In a landmark development for cellular immunotherapy, researchers at Baylor College of Medicine have reported an unprecedented 18-year remission in a neuroblastoma patient treated with chimeric antigen receptor (CAR) T-cell therapy, marking the longest documented survival for this treatment approach.
The groundbreaking results, published in Nature Medicine, emerge from a follow-up analysis of a phase 1 clinical trial conducted at Texas Children's Cancer Center between 2004 and 2009. The study evaluated a novel CAR T-cell therapy engineered to target GD2, a surface antigen highly expressed in neuroblastoma cells.
The trial enrolled 19 pediatric patients with relapsed or refractory neuroblastoma, yielding remarkable long-term outcomes. Among 11 patients with active disease at treatment initiation, two achieved sustained complete responses, including the milestone 18-year remission case. Additionally, five out of eight patients who entered the trial with no evidence of disease remained cancer-free during the 10-15 year follow-up period.
Sustained Therapeutic Response
Dr. Helen Heslop, director of the Center for Cell and Gene Therapy and study's corresponding author, noted the significance of these sustained responses: "Our findings suggest that even with this early study some patients can have long-lasting benefit."
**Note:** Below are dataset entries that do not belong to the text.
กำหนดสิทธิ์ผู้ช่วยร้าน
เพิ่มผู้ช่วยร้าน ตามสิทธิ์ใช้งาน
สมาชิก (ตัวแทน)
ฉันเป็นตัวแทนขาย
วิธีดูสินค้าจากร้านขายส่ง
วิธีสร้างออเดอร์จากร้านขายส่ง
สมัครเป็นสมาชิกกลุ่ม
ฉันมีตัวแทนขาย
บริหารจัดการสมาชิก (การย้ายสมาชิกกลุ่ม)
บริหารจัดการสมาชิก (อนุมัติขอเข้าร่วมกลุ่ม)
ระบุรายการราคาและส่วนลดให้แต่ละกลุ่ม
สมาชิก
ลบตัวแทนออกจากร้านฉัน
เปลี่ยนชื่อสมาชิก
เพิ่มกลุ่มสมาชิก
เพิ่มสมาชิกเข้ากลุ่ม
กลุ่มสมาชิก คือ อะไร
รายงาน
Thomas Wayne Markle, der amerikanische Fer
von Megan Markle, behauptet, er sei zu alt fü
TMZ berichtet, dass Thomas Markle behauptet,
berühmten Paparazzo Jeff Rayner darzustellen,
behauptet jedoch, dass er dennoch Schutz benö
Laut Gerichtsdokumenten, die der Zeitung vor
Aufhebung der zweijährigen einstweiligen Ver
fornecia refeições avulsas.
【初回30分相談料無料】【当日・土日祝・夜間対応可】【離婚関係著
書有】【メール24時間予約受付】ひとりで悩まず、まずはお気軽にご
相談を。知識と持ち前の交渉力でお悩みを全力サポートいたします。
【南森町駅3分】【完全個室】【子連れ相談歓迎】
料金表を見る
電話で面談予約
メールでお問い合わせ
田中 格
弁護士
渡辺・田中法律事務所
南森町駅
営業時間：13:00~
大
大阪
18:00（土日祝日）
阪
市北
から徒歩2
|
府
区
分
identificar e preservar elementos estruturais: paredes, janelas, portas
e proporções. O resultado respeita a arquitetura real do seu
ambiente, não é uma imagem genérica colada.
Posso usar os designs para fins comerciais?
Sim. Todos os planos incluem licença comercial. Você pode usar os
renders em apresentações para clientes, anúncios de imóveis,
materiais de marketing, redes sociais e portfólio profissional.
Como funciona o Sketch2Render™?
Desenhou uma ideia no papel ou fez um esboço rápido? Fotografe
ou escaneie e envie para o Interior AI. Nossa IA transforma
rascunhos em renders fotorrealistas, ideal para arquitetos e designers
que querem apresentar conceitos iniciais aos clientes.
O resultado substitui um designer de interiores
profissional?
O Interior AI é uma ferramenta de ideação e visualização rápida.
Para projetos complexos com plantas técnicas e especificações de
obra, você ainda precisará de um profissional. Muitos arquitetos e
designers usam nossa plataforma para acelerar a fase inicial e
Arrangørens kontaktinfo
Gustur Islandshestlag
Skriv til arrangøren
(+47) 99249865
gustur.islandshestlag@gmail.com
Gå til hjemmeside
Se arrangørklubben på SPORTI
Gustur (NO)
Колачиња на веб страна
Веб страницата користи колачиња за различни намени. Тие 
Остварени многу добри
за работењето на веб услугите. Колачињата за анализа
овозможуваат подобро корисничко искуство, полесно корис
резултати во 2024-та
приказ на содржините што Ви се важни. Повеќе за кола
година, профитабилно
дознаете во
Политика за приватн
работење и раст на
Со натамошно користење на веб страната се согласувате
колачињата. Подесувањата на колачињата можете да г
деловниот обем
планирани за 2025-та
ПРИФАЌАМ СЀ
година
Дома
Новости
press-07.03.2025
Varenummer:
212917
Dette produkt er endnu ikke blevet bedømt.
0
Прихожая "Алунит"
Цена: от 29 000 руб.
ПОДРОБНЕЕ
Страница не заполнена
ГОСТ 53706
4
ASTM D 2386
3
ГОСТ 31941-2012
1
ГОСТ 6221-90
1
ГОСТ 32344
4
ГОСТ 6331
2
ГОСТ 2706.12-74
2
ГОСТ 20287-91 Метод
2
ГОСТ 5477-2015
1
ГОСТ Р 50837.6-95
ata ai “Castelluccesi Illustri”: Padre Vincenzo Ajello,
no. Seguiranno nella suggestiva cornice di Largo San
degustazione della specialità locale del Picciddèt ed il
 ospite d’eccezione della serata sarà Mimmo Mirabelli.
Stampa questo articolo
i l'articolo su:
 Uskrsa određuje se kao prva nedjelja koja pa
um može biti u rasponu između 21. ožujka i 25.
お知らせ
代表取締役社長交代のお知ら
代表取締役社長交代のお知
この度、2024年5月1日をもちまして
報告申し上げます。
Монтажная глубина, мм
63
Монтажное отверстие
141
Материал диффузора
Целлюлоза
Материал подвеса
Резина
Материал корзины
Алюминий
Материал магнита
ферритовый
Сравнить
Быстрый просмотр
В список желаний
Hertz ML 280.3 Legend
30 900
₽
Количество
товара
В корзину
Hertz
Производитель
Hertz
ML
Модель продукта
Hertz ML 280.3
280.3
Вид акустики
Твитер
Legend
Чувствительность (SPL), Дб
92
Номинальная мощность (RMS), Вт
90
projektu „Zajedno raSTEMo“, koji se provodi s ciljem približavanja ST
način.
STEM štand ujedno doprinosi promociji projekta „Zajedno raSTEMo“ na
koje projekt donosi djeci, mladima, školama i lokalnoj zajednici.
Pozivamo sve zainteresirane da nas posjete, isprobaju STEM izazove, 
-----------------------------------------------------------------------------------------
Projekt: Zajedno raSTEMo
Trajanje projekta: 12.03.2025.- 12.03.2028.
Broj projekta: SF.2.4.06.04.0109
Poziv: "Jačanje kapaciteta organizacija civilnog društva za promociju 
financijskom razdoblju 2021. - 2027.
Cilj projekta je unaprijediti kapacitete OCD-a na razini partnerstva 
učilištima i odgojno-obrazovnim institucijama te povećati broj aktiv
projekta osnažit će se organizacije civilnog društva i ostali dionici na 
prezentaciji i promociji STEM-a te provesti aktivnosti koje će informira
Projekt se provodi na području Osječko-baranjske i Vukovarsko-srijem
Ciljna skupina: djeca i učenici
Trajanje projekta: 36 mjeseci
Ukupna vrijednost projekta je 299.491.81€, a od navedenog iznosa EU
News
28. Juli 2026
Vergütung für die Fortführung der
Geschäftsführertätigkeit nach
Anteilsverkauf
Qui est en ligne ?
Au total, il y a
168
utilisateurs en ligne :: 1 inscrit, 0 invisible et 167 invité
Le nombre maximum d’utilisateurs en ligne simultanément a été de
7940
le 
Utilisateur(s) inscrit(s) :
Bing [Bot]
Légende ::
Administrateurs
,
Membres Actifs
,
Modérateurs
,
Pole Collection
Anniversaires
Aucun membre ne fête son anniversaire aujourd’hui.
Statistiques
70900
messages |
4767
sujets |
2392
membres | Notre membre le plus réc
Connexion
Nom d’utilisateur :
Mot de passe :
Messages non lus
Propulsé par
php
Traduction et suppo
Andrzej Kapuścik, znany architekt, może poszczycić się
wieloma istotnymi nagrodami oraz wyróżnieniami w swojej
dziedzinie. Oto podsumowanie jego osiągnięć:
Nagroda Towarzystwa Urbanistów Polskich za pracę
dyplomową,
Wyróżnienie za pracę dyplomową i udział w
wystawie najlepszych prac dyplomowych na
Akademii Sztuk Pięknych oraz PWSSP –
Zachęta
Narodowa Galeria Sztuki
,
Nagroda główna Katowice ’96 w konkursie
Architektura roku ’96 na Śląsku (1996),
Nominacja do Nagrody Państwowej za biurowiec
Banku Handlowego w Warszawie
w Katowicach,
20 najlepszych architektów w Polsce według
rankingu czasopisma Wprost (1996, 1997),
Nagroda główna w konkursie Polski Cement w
The research team detected persistent low levels of CAR T cells in patients throughout the follow-up period, with higher persistence observed in long-term survivors. Notably, these remarkable results were achieved using first-generation CAR T cells that lacked the co-stimulatory molecules common in current therapeutic designs.
Implications for Solid Tumor Treatment
"We're encouraged that it's not just patients with certain malignancies of blood cells who can have sustained responses to CAR T cells, but also some patients with advanced solid tumors who can still be disease free almost two decades later, with normal quality of life," explained Dr. Malcom Brenner, professor and founding director of the Center for Cell and Gene Therapy.
The study represents a crucial milestone in demonstrating the feasibility of cell therapy for solid tumors. According to first author Che-Hsing Li, this trial's success, even with first-generation technology, establishes a promising foundation for future developments in cellular immunotherapy for solid tumors.
Future Therapeutic Potential
The research team aims to build upon these encouraging results, with Dr. Brenner expressing hope to "extend this success to a higher percentage of patients in more types of cancer." The long-term survival data provides compelling evidence for the potential of CAR T-cell therapy in treating solid tumors, opening new avenues for research and therapeutic development.